- [Task to carry out]: Copy the lines exactly, from the first line of the rows up to and including the line with "er girls. What matters most is".

(Records from a data collection)
--- --- ---

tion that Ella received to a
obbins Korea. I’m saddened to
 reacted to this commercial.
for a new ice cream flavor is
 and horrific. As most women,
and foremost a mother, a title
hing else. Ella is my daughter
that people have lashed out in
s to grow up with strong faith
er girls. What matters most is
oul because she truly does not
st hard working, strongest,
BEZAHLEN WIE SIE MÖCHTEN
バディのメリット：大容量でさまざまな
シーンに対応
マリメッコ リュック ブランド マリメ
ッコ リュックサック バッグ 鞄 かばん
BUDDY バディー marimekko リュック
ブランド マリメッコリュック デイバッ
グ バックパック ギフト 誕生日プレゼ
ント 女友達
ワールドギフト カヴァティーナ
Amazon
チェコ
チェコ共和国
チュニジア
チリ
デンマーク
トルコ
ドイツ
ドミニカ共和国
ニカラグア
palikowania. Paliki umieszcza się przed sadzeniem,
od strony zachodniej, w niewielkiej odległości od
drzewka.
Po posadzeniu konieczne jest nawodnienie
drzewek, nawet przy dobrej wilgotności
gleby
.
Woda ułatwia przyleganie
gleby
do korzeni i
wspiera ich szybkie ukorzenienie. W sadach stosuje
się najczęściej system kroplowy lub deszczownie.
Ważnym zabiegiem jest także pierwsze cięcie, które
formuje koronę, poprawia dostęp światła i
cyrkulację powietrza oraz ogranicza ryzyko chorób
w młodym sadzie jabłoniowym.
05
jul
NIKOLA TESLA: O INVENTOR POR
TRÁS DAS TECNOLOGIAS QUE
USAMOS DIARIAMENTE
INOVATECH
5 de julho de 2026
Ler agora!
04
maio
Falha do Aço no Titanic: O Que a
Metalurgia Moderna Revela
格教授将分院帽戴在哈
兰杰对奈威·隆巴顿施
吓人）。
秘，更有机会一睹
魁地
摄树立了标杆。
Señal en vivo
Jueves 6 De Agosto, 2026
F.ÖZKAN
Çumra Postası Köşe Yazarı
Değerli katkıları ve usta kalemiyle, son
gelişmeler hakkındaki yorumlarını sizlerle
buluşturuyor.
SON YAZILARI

--- --- ---

- [Reply to the exercise]:
tion that Ella received to a
obbins Korea. I’m saddened to
 reacted to this commercial.
for a new ice cream flavor is
 and horrific. As most women,
and foremost a mother, a title
hing else. Ella is my daughter
that people have lashed out in
s to grow up with strong faith
er girls. What matters most is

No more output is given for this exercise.